Again, this worked well, but in my ever-expanding quest to do more, I decided I might want to write blog posts from an N8N form so that I didn't have to clone the repo, add a file, run some scripts, etc.

So, I decided that the next logical step would be to start using a database. I'm absolutely not going to deploy a database, but using a local in-repo SQLite database? Yeah, that can work. It's not storing much, and it's not shipped to browsers. As I've mentioned before, one goal of this blog is to be entirely SSG. I'm not shipping MB of JS to clients, and so I'm also not shipping a few hundred KB SQLite DB to clients either.

To support this, I implemented some rudimentary data extraction from the markdown blog posts themselves, where I use the HTML comment tags to store the creation time.

Now, I've got part of my setup working. I've moved over to a couple of scripts - one which generates metadata based upon files and puts it into SQLite (runs before build), and another which loads the data from the DB (also runs during the Next page generation at build time).

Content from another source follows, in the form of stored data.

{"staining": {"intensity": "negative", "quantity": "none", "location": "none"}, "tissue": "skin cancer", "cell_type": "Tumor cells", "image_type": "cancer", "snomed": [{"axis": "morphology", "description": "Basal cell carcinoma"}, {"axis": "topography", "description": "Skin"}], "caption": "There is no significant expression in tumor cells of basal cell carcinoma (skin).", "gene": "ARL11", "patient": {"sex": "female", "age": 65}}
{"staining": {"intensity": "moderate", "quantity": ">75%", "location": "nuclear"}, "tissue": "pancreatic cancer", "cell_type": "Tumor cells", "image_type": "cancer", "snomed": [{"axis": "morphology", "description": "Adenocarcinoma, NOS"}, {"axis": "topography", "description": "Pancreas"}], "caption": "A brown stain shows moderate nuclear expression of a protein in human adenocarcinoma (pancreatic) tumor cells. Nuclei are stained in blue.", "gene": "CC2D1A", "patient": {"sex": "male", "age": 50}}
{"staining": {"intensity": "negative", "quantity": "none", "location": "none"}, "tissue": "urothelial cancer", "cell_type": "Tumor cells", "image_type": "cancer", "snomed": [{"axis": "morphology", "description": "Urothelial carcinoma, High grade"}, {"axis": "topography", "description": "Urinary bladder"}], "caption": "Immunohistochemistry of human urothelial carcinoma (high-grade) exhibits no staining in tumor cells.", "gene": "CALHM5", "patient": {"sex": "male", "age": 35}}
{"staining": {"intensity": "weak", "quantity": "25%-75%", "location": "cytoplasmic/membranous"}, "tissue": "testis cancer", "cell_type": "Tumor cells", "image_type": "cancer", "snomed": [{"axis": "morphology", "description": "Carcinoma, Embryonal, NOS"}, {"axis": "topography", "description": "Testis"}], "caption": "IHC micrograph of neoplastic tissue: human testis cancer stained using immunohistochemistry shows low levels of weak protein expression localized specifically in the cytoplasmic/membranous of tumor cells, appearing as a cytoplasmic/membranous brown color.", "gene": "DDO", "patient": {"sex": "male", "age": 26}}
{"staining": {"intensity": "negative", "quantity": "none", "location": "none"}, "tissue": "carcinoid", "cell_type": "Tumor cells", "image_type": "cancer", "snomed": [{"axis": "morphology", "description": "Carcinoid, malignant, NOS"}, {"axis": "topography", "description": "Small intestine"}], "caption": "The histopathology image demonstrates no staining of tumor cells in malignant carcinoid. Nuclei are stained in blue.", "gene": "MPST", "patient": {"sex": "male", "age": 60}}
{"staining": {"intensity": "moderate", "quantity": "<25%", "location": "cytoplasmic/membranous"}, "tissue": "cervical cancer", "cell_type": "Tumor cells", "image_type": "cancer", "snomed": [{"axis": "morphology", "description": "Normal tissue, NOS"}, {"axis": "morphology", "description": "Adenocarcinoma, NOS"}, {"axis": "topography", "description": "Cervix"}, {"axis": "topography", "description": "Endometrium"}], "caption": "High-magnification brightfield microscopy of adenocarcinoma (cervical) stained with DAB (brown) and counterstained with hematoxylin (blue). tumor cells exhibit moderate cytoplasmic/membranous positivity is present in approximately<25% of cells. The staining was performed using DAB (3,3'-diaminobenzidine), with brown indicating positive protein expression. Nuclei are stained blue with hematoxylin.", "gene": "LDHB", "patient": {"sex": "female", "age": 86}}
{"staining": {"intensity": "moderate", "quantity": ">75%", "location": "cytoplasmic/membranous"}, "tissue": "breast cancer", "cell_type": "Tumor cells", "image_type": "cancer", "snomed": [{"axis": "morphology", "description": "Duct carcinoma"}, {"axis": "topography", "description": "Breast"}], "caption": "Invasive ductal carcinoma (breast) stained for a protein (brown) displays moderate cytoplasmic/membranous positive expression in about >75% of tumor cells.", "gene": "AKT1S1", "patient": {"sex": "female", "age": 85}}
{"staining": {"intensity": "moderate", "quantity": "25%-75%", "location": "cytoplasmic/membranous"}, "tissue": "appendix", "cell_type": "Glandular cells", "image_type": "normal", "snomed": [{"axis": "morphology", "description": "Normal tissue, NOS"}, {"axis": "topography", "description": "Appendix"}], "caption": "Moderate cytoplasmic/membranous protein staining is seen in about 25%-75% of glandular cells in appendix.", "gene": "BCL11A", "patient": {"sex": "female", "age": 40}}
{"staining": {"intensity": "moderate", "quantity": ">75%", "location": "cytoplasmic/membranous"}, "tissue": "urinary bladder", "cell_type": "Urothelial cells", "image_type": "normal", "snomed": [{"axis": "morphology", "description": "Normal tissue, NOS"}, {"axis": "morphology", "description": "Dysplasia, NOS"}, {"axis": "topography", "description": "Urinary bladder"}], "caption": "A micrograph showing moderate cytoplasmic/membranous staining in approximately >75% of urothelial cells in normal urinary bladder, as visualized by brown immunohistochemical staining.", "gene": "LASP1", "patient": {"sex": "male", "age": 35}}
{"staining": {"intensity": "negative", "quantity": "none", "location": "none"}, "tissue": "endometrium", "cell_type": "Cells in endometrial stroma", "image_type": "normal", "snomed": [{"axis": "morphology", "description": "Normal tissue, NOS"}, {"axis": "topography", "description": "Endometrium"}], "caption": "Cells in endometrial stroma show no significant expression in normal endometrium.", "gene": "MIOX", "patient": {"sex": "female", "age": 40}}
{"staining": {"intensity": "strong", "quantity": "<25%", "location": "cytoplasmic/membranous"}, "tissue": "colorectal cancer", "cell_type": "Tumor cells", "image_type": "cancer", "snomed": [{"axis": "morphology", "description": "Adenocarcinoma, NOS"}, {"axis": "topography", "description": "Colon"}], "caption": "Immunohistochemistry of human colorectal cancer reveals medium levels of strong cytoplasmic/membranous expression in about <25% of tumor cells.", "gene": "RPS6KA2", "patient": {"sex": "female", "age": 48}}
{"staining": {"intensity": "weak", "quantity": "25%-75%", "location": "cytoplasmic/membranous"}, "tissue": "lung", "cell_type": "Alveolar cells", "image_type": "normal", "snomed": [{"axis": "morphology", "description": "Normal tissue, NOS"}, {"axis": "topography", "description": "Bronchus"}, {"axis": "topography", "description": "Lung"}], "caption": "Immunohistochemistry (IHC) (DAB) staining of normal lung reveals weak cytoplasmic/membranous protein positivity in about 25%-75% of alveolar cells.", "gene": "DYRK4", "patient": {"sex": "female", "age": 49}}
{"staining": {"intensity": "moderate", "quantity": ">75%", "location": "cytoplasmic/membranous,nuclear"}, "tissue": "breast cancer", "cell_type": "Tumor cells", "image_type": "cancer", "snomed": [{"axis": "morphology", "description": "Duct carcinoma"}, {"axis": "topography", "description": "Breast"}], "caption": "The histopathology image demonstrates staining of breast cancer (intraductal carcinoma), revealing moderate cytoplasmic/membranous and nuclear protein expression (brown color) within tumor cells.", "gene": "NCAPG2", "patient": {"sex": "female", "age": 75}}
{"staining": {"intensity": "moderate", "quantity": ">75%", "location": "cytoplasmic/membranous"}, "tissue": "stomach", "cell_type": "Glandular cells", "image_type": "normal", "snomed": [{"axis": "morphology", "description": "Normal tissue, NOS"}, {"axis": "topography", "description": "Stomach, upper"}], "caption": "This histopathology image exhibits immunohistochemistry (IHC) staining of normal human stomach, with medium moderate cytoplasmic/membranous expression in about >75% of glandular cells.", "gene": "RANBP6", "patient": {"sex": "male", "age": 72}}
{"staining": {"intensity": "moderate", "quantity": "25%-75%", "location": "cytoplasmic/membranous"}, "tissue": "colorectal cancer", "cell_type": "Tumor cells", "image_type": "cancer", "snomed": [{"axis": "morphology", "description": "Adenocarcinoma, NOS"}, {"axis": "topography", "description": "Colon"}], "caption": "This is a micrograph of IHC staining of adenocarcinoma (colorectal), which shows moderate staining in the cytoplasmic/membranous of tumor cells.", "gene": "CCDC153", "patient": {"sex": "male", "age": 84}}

What I don't have working (yet!) is the N8N parts, but mostly because I've been too busy to finish the workflow. I can create new files in the repo, and that'll deploy them properly, but I've not actually gone through and tested it properly. Each time I submit the N8N form, it tries to push a file, which seems to trigger a commit, which in turn triggers my page host to try to run a build.

I'm sure I'll figure it out eventually. I said this project wasn't going to stress me out, or take significant time once it was setup, and I'm maintaining that. I want blogging to be fun and no pressure.